Wien/Bozen. (rei) Das von der FPÖ ausgehende Regierungsvorhaben, die Südtiroler mit österreichischen Zweitpässen auszustatten, sorgt zwischen Österreich und Italien erneut für gehörige Mißtöne. Am vergangenen Wochenende war in der "Tiroler Tageszeitung" zu lesen, die Regierung beabsichtige, einen entsprechenden Gesetzesentwurf bereits bis 7. September zu finalisieren. In Rom reagierte man umgehend und mit scharfen Worten auf den Bericht: Die Frage der Doppelstaatsbürgerschaft sei von "allen Problemen Europas das letzte Problem, das man aufwerfen hätte sollen", sagte am Montag Italiens Außenminister Enzo Moavero zur italienischen Nachrichtenagentur Ansa. Das Ansinnen der österreichischen Regierung sei eine "sonderbare Initiative".
In Wien ist man nun bemüht, das Vorhaben möglichst zu verschieben. Möglich wäre die De-facto-Staatsbürgerschaft für Südtiroler ohnehin frühestens erst ab 2019, hielt Regierungssprecher Peter Launsky-Tieffenthal am Montag fest. Er stellte den Termin 7. September in Abrede. Dass man hinter den Kulissen an einem Entwurf arbeite, dementierten aber weder Launsky-Tieffenthal noch FPÖ-Außenministerin Karin Kneissl. Letztere legt aber größten Wert darauf zu betonen, dass die Arbeit in enger Abstimmung mit Rom und Bozen geschehe. "Wir sind hier in permanentem Dialog", sagte Kneissl am Dienstag im Ö1-"Morgenjournal". Die Abneigung der Italiener gegen die Pläne ist bei dem Vorhaben allerdings nur eine der Hürden.
Für Arno Kopatscher, Südtirols SVP-Landeshauptmann und damit Parteifreund von Bundeskanzler Sebastian Kurz, ist nämlich vor allem die Frage zentral, wer in Südtirol eigentlich anspruchsberechtigt für einen österreichischen Pass wäre. Dass sei nämlich keineswegs einfach, sagte Kompatscher am Dienstag.
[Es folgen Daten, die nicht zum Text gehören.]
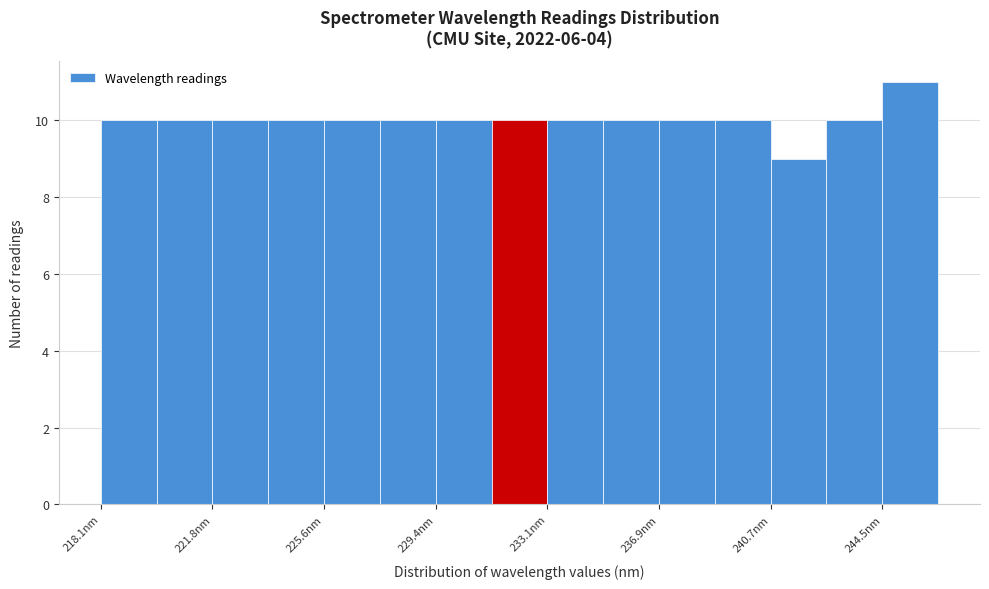

Read against the x-axis, roughly where is the centre of the tallest bar?

245.5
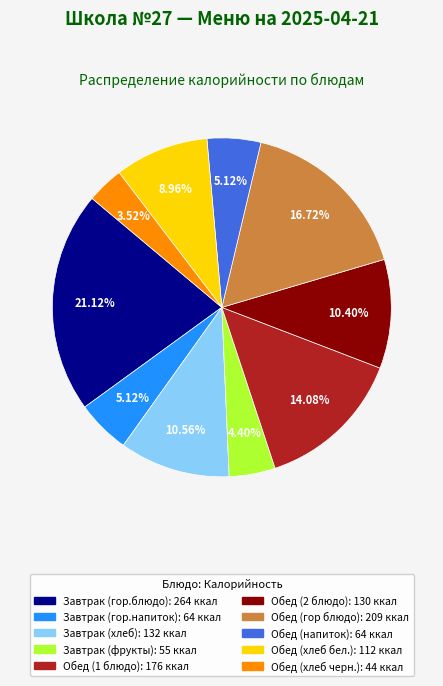

To the nearest percent, what is the average slice percentage?

10%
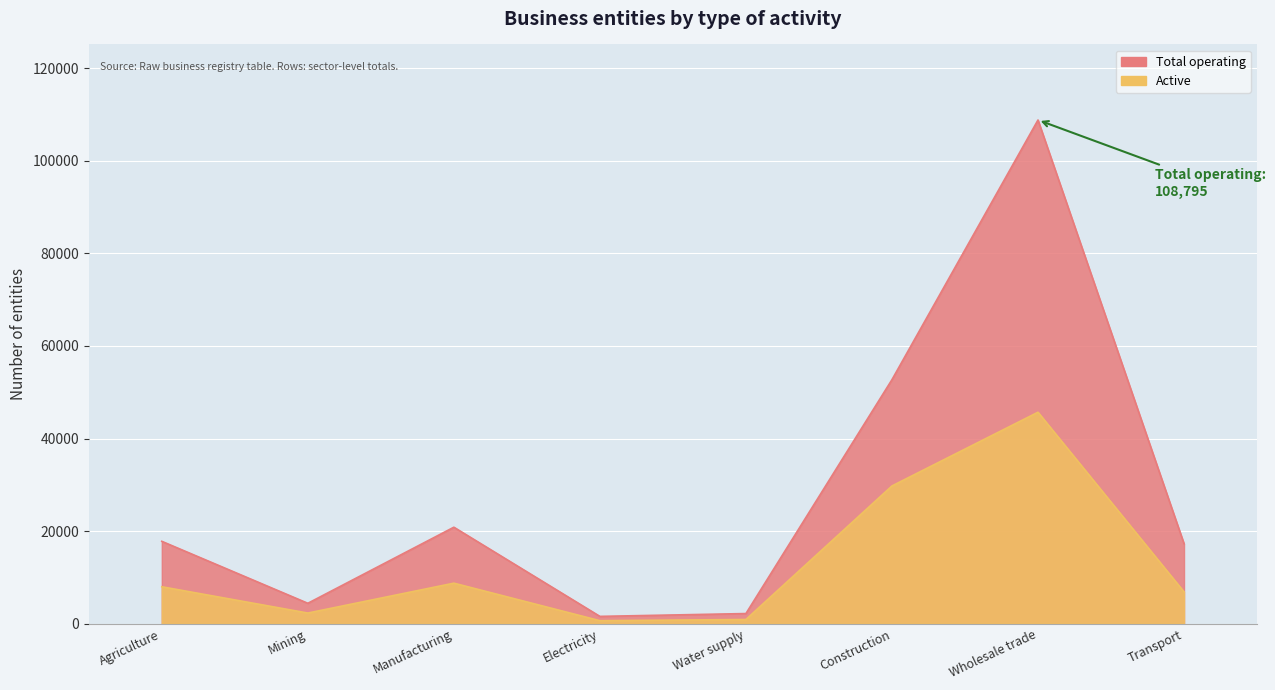

How many interior local peaks does the Total operating series have?

2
Schutzfunktion Österreichs
Aktuell laufe alles darauf hinaus, dass all jene Personengruppen, für die die Schutzfunktion Österreichs im Sinne des Pariser Vertrages (Gruber-De-Gasperi-Abkommen 1946 zwischen Italien und Österreich) gilt, die Möglichkeit bekommen, neben der italienischen auch die österreichische Staatsbürgerschaft anzunehmen. Dies betreffe vor allem die deutschsprachige sowie die ladinische Minderheit in Südtirol. Die italienischsprachigen Südtiroler wären somit ausgenommen. Nach wie vor aber sei eine Entscheidung ausständig, so Kompatscher, der für die Empörung in Rom die Bundesregierung und ihre Vorgangsweise verantwortlich sieht. Im Gesetz sieht er eher einen "symbolischen" Ausdruck der Verbundenheit der dann Anspruchsberechtigten mit Österreich, keineswegs gehe es um eine Ausweitung der Schutzrolle Österreichs oder gar um eine Veränderung des Autonomiestatus.
"Innerstaatliches Recht"
Mit Italien sieht Kompatscher allerdings trotz der Mißtöne eine prinzipielle Verhandlungsmöglichkeit. Vor allem die populistische Fünf-Sterne-Bewegung drängt aber in Rom darauf, das Vorhaben der Österreicher zu vereiteln. Sollte das Gesetz dennoch kommen, würden jene, die einen österreichischen Pass annehmen, die italienische Staatsbürgerschaft verlieren, so deren Chefin Giorgia Meloni.
Fraglich ist indes, ob es in Südtirol überhaupt Bedarf an der Möglichkeit einer Doppelstaatsbürgerschaft gibt. Repräsentative Umfragen dazu liegen aktuell noch nicht vor. Eine Notwendigkeit, die Südtiroler zu fragen, ob sie mit der bisherigen Regelung zufrieden sind oder den österreichischen Vorstoß begrüßen würden, sieht Kompatscher nicht: Schließlich handle es sich um "innerstaatliches Recht in Österreich".